AIM OF THE EXERCISE: Turn the lines of the material, starting at its first line and ending at the line that contains "ദൈവശാസ്ത്രജ്ഞനാണ്", into a Markdown table with the columns "Row" and "Line", omitting blank lines and leaving out the pictures.
** START MATERIAL TO PROCESS **
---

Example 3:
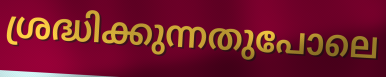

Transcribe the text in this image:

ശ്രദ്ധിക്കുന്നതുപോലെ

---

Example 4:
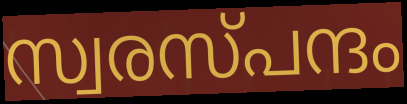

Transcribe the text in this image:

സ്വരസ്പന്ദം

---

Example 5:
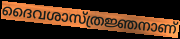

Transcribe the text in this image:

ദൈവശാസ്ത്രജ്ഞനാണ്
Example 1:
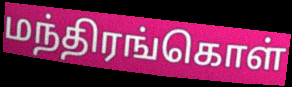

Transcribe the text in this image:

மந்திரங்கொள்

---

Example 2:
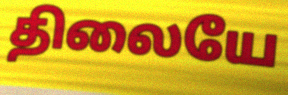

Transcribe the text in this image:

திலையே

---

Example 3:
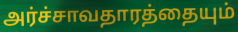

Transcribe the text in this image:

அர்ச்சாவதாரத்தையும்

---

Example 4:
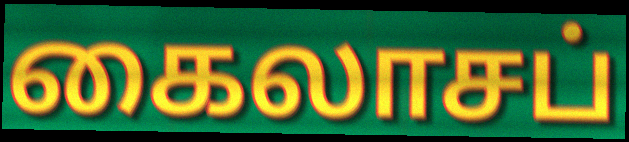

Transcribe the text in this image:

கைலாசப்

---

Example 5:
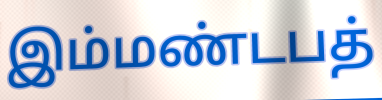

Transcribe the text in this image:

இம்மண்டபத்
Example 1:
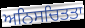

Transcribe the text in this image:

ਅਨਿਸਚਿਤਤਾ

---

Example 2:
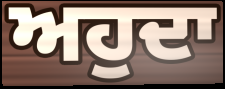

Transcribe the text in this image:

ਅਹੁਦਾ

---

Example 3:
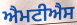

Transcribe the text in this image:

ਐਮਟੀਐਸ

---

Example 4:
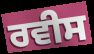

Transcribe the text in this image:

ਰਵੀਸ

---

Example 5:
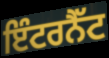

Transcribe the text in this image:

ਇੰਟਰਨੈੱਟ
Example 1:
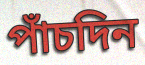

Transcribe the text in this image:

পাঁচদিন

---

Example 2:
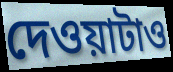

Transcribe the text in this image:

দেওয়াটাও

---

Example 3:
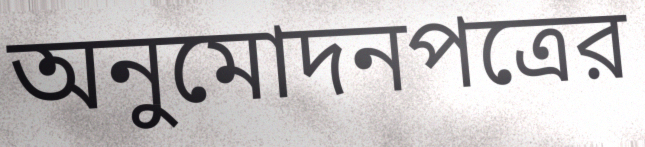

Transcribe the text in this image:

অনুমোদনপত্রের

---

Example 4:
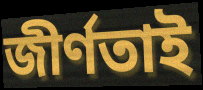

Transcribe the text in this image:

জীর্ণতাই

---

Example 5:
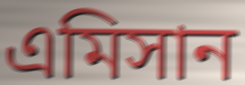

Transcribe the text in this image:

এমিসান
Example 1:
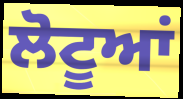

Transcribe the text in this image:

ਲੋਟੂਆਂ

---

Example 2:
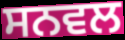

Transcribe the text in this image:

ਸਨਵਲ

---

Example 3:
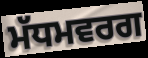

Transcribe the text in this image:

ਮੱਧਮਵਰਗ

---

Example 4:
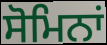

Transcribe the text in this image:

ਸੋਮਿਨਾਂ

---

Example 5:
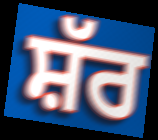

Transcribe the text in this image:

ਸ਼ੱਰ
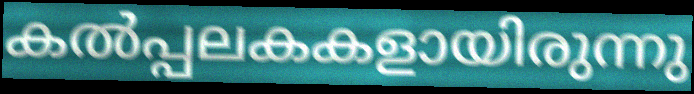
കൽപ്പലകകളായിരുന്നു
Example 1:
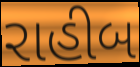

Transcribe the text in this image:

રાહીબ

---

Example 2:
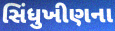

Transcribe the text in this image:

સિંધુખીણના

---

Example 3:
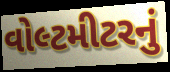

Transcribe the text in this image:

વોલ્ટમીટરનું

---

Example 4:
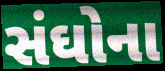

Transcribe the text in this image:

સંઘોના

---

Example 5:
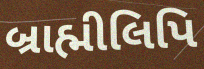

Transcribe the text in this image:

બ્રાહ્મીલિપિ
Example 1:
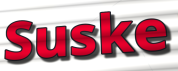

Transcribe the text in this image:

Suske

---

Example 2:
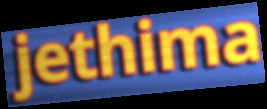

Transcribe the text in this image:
** END MATERIAL TO PROCESS **
EXERCISE ANSWER:
| Row | Line |
|---|---|
| 1 | --- |
| 2 | Example 3: |
| 3 | Transcribe the text in this image: |
| 4 | ശ്രദ്ധിക്കുന്നതുപോലെ |
| 5 | --- |
| 6 | Example 4: |
| 7 | Transcribe the text in this image: |
| 8 | സ്വരസ്പന്ദം |
| 9 | --- |
| 10 | Example 5: |
| 11 | Transcribe the text in this image: |
| 12 | ദൈവശാസ്ത്രജ്ഞനാണ് |